I looked at the kid down my nose, said "fascinating, isn't is...?

he ran off to his buddy's saying "she's some weirdo..." and I was not bothered.

with my hauteur I clearly communicated my displeasure, BUT only was able to do this after the fact.

see where i'm headed here?

Re: consent as school subject

PostPosted: 01 Feb 2015, 00:38
by Ice.Maiden
Boys will be boys. I remember them pinging girl's bra straps which were visible through our school jumpers, but it never seemed to have a direct sexual motive; more of a childish bit of fun to them. Us girls always knew what was coming because the boys'd walk up close behind us, so we'd either spin round and give them a mouthful or ignore their behaviour.

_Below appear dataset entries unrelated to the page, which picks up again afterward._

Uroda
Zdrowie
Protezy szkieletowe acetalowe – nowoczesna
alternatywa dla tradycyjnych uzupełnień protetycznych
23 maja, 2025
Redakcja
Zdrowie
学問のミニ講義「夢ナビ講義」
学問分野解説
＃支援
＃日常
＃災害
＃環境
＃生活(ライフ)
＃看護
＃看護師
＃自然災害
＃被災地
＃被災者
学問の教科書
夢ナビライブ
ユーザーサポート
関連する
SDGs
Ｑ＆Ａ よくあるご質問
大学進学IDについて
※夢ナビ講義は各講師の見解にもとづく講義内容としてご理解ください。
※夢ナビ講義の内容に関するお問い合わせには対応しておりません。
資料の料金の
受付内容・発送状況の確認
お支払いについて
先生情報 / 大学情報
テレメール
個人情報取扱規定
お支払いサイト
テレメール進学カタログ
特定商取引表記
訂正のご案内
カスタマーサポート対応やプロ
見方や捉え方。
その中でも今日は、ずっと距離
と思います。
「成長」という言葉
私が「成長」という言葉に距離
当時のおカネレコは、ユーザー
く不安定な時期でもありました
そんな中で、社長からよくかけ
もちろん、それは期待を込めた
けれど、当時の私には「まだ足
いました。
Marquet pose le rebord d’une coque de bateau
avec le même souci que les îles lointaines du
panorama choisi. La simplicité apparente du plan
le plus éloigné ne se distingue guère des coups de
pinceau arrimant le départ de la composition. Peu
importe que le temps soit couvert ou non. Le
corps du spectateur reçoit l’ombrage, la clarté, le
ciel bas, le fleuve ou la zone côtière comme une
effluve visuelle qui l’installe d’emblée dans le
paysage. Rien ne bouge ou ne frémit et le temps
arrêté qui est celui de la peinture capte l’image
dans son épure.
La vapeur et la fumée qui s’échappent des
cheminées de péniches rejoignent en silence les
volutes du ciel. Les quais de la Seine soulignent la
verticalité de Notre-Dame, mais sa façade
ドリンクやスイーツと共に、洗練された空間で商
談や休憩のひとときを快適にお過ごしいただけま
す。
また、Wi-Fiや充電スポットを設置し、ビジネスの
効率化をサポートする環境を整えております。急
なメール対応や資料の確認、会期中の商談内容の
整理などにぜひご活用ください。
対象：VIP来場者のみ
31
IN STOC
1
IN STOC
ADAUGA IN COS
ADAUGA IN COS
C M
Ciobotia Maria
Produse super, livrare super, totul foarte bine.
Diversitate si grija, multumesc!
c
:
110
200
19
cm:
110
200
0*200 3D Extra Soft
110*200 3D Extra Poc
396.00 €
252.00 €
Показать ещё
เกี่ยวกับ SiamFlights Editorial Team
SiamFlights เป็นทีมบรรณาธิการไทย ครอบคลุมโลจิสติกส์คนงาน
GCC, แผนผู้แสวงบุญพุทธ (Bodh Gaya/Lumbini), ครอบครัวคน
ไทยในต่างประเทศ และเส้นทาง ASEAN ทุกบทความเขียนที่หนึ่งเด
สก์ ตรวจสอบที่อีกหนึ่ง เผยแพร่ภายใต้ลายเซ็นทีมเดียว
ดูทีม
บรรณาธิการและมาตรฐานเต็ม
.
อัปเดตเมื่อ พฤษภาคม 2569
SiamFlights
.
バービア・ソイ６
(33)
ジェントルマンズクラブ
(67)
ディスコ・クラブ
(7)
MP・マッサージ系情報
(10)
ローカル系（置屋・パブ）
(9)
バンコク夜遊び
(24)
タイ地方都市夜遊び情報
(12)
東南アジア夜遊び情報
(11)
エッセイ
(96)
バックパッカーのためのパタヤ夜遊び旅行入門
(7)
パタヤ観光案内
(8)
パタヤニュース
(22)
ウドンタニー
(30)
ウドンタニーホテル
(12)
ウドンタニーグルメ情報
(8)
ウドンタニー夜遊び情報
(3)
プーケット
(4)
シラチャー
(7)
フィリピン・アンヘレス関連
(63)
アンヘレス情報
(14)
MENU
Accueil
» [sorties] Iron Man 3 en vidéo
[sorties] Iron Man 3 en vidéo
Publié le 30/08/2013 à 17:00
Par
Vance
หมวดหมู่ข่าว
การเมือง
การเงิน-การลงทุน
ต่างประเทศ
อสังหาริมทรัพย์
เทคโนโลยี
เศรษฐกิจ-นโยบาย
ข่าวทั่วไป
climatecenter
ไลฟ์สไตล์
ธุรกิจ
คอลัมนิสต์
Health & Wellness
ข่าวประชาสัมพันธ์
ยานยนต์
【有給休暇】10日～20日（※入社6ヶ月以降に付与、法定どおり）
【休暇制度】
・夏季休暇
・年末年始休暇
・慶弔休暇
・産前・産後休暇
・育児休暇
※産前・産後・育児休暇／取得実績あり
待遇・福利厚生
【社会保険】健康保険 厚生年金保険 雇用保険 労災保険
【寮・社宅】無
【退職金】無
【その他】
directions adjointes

Just a few years on, I think some of the "horseplay's" become a total no-no. Kids're maturing more quickly than ever, and boys with gross maturity might take things further, but this's where I think it's important to educate kids about the feelings which accompany puberty and to talk about self-control. The same can apply to girls, who, at the onset of puberty "test" out the effect they have on boys, by flirting and giggling at them.

Obviously, consent matters as children mature, but kids become curious about sexual matters and often want to experiment way before they reach 16. I don't think you can put an age on when they're ready for this, but of course, it matters in law.